Rovigo, 6 dicembre 2017 - Condannata ad un anno e nove mesi per «maltrattamenti» nei confronti degli alunni della sua classe nella scuola elementare di Bagnolo di Po nel periodo che va da settembre 2009 a giugno del 2011. La maestra Silvana Faggion, 53 anni ieri pomeriggio, ha ascoltato a fianco al proprio avvocato, Francesca Claudi, la sentenza pronunciata dal giudice Silvia Varotto. Una pena che è già stata sospesa, perché inferiore a due anni di detenzione.

Le motivazioni verranno depositate entro 90 giorni e la difesa ha già deciso che impugnerà la sentenza in Corte d’Appello a Venezia. Sono stati tanti gli alunni interrogati dagli inquirenti e secondo l’avvocato Claudi le loro dichiarazioni sono palesemente contrastanti. Per alcuni episodi la maestra Faggion è stata anche assolta. Aspetto questo che, sempre secondo la difesa, rappresenta un motivo in più per tentare la piena assoluzione al secondo grado di giudizio.

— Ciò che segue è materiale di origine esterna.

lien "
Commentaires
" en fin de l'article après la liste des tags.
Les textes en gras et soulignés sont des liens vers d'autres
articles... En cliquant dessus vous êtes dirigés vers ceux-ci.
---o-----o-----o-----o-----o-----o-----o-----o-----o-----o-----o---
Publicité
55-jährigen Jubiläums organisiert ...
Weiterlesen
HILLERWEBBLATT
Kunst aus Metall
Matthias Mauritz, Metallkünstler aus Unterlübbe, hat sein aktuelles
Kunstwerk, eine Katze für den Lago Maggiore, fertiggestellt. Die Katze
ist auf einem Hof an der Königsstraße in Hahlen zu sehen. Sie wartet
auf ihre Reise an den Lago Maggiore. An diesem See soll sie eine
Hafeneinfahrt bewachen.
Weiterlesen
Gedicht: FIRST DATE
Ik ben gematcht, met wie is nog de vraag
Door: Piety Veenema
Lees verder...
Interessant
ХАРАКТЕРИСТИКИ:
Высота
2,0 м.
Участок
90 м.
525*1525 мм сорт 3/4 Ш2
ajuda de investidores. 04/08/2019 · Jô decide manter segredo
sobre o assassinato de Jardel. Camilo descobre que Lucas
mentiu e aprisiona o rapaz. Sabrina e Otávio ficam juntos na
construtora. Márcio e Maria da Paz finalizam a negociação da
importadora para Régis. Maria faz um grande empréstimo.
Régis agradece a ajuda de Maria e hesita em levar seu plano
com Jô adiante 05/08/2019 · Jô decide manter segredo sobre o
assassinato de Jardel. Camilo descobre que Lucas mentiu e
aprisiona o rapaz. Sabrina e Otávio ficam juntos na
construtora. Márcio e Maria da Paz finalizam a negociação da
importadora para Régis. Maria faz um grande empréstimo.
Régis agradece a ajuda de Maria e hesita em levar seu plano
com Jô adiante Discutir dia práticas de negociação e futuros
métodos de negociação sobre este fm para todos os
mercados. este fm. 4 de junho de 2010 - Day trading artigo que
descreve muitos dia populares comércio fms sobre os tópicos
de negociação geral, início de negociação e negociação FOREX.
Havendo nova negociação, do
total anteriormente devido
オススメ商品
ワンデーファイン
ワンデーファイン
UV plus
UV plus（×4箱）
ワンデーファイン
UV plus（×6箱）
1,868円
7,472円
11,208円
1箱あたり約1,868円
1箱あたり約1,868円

Il pubblico ministero titolare dell’inchiesta è Sabrina Duò, ieri in udienza era sostituita da un vice procuratore onorario. Ma è lei che aveva coordinato le indagini e che aveva fatto la richiesta di condanna di fronte al giudice monocratico Varotto la settimana scorsa. Ad attendere la sentenza ieri, fuori dall’aula, c’era anche la figlia di Silvana Faggion, che ha abbracciato forte e confortato a lungo la madre. Momenti di grande umanità, di fronte all’avvocato sconsolato per una sentenza che, ovviamente, non condivide.

Aveva chiesto l’assoluzione della propria assistita. Invece secondo l’accusa la maestra avrebbe dato sberle e calci ai piccoli della sua classe. Ma lei ha sempre negato di aver alzato le mani nei loro confronti. Gli episodi dei quali è stata chiamata a rispondere però erano molteplici e andrebbero dai banchi messi fuori dalla porta con i bambini seduti in corridoio; alle scarpe, maglioni e astucci lanciati dalla finestra, dai banchi rovesciati a terra perché disordinati, fino a punizioni come quelle di lasciare i piccoli allievi in piedi per lunghi periodi.

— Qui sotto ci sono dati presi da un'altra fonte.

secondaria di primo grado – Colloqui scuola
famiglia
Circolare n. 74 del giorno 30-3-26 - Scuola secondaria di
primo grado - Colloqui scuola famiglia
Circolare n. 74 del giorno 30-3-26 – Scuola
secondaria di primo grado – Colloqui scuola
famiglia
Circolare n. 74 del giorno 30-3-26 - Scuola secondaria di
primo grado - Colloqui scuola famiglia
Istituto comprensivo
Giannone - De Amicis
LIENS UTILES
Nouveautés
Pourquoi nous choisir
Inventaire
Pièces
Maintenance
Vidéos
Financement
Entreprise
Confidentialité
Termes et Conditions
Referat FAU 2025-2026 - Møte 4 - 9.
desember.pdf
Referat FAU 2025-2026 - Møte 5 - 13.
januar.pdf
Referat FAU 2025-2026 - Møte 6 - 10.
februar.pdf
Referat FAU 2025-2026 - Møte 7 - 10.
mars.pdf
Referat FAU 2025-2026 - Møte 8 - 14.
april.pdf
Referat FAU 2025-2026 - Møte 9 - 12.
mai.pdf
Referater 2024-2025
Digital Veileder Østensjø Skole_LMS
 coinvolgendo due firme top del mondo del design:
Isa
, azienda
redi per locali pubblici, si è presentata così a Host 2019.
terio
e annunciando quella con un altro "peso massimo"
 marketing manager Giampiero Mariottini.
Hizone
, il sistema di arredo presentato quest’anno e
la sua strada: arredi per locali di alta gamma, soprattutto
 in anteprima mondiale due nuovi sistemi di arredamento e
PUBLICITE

Nel capo d’imputazione si parla anche di scapaccioni, calci e tirate d’orecchi. Questo, secondo l’accusa, avrebbe generato un clima di paura nei bambini ai quali sarebbe stato ordinato di non dire nulla ai genitori. Durante le udienze, a porte chiuse, molti sono stati i «non ricordo» dei bambini. Qualcuno invece ha esplicitamente detto di non aver mai visto volare sberle o calci. Ma le lesioni non sono mai state contestate, quanto piuttosto un comportamento «non ortodosso» ed eccessivo.